English actress (died 1681)

Mary Knep (died 1681), also Knepp, Nepp, Knip, or Knipp, was an English actress and one of the first generation of female performers to appear on the public stage during the Restoration era.

== Acting career ==
Knep was primarily a singer and dancer, but "developed into a first-rate actress". She began her career with the King's Company, which was under the management of Thomas Killigrew.

She made her debut in the title role of Jonson's Epicene on 1 June 1664. Before this, she had been cast as Lucetta in Killigrew's 1664 planned production of his Thomaso, with an all-female cast, but this had been cancelled before completion.

Knep played major and minor roles in a range of productions of the 1660s and 1670s, including:

- the Widow in Beaumont and Fletcher's The Scornful Lady, 1666
- Guiomar in Fletcher and Massinger's The Custom of the Country, 1667
- Alibech in Dryden's The Indian Emperour, the 1667 revival
- Asteria in Dryden's The Maiden Queen, 1667
- Beatrix in Dryden's An Evening's Love, 1668
- Aminta in Fletcher and Massinger's The Sea Voyage, 1668
- Nakar and Felicia in Dryden's Tyrannick Love, 1669
- Lady Flippant in Wycherly's Love in a Wood, 1671
- Hyppolita in Dryden's The Assignation, 1672
- Lady Fidget in Wycherly's The Country Wife, 1675
- Eliza in Wycherly's The Plain Dealer, 1676
- Mrs. Dorothy in d'Urfey's Trick for Trick, 1678 — her last known role.

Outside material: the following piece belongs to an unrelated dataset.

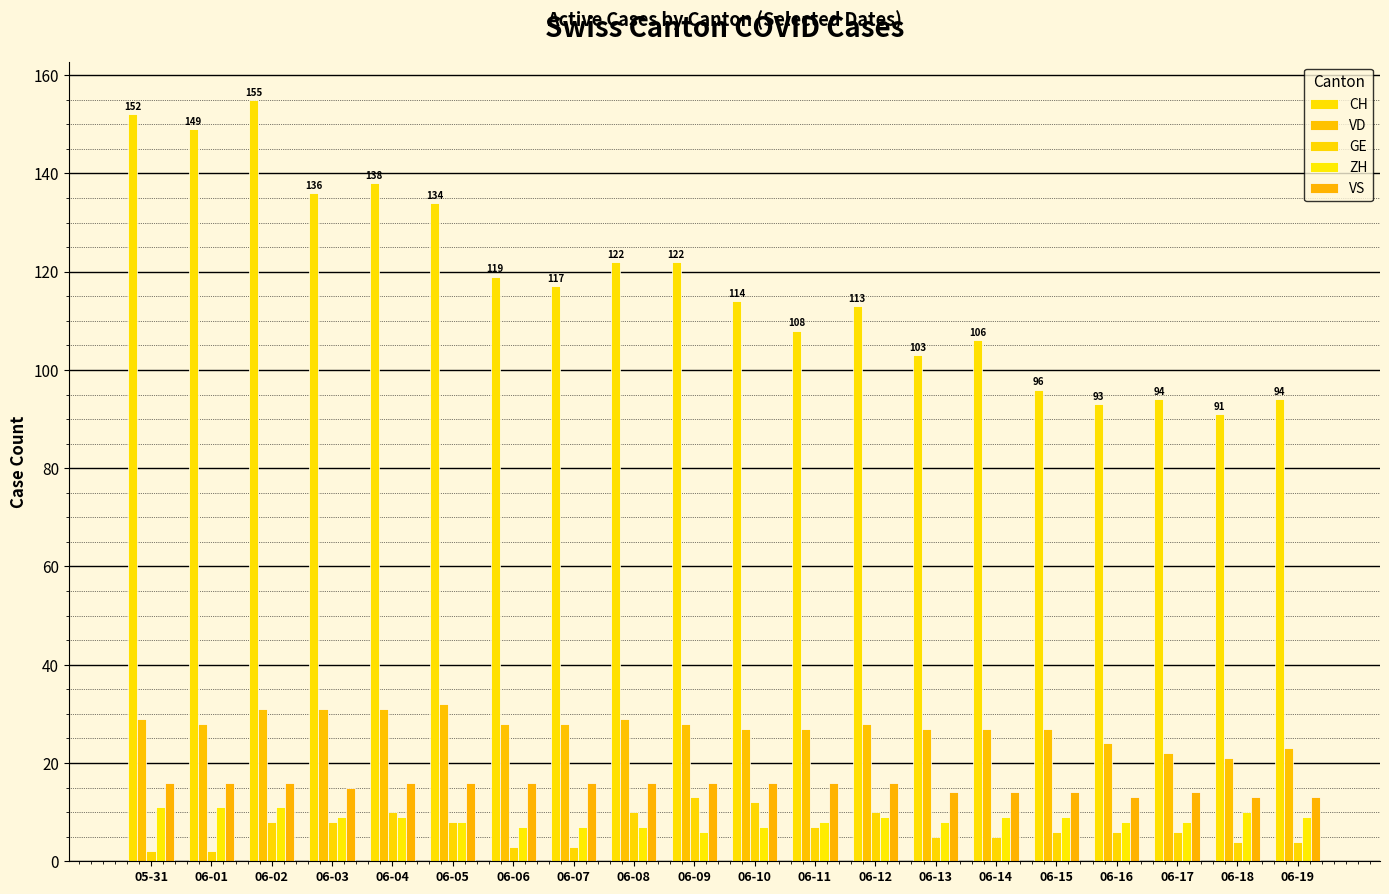

What is the value of the ZH bar at the 5th from the left?

9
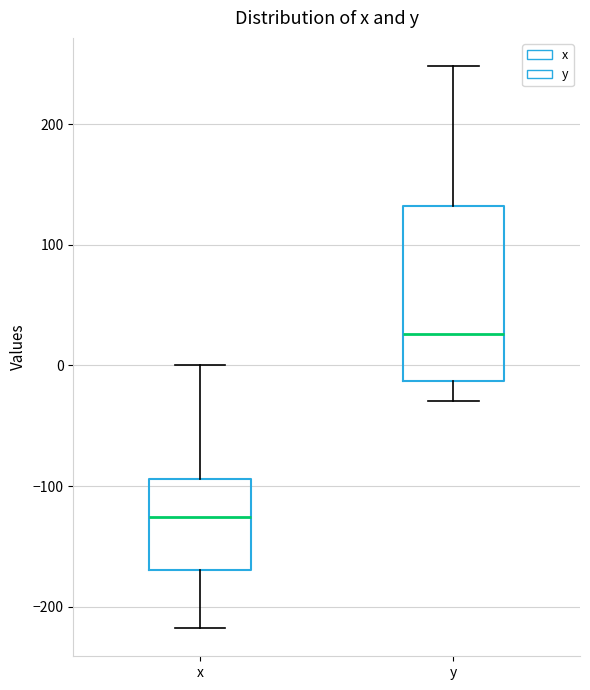

Which box has the highest median line?

y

In addition to playing these and other parts, Knep also sang and danced in plays and spoke Prologues and Epilogues.

She never achieved the same fame as her younger contemporary Nell Gwyn; in 1672 Knep secured the lead female role in The Assignation, but the play was a flop.

== Personal life ==
Knep was reportedly "the wife of a Smithfield horsedealer, and the mistress of Pepys" — or at least (according to Cunningham) "she granted him a share of her favours". Scholars disagree on the full extent of the Pepys/Knep relationship; but much of what we know about Knep comes from Samuel Pepys' famous private diary.

Pepys first met Knep on 6 December 1665; he described her as "pretty enough, but the most excellent, mad-humoured thing, and sings the noblest that I ever heard in my life." He called her husband "an ill, melancholy, jealous-looking fellow" and suspected him of abusing her. Knep provided Pepys with backstage access, and was a conduit for theatrical and social gossip. When they wrote notes to each other, Pepys signed himself "Dapper Dickey," while Knep was "Barbary Allen" (a popular song that was an item in her musical repertory).

She may have been a mistress of Sir Charles Sedley, and in the late 1670s she became the mistress of actor Joseph Haines.

Knep had at least one child, a son born in June 1666. She died in childbirth in 1681.